• [TASK TO COMPLETE]
Starting with the line containing "40% over 12 months." and going on through the line containing "investment later as", return the lines of the data below exactly, and only those.

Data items
- - - - - - -

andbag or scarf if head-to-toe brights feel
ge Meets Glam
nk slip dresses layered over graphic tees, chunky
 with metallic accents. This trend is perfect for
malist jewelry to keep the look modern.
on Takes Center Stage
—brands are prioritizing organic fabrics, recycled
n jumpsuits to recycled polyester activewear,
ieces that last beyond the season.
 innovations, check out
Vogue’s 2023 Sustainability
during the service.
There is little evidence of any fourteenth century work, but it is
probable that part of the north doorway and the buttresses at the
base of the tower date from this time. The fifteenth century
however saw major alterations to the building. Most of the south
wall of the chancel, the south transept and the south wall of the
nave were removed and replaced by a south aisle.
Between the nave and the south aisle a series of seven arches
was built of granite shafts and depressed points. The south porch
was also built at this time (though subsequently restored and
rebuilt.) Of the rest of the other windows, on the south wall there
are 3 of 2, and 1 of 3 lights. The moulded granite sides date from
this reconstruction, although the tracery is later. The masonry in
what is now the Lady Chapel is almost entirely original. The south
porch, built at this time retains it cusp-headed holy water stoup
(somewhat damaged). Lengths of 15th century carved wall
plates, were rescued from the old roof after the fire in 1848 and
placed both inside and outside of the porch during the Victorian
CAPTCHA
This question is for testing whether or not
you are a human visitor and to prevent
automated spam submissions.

- - - - - - -

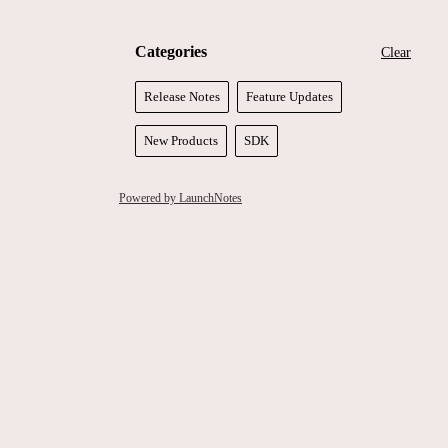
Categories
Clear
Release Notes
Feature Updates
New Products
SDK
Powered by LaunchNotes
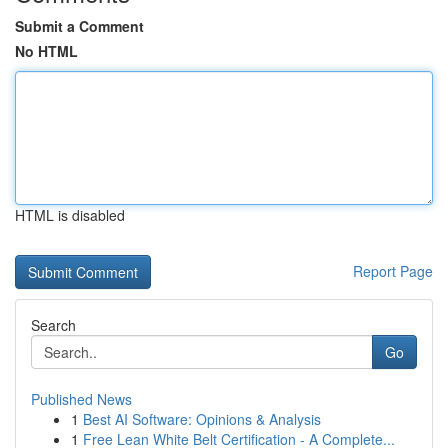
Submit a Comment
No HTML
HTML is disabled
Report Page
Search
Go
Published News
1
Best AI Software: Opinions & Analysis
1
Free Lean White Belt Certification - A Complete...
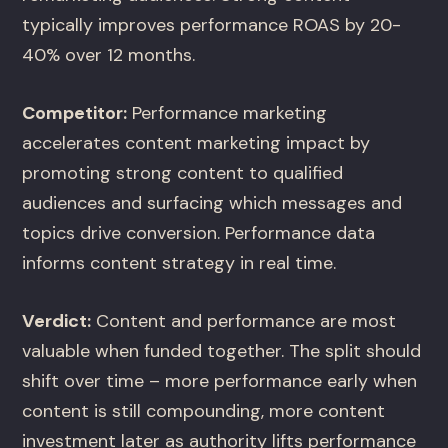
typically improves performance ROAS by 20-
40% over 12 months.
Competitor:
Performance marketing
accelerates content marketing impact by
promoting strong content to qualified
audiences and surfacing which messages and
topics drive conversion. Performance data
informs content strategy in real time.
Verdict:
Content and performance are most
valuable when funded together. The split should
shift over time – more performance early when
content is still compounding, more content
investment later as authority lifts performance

- - - - - - -

• [EXERCISE ANSWER]
40% over 12 months.
Competitor:
Performance marketing
accelerates content marketing impact by
promoting strong content to qualified
audiences and surfacing which messages and
topics drive conversion. Performance data
informs content strategy in real time.
Verdict:
Content and performance are most
valuable when funded together. The split should
shift over time – more performance early when
content is still compounding, more content
investment later as authority lifts performance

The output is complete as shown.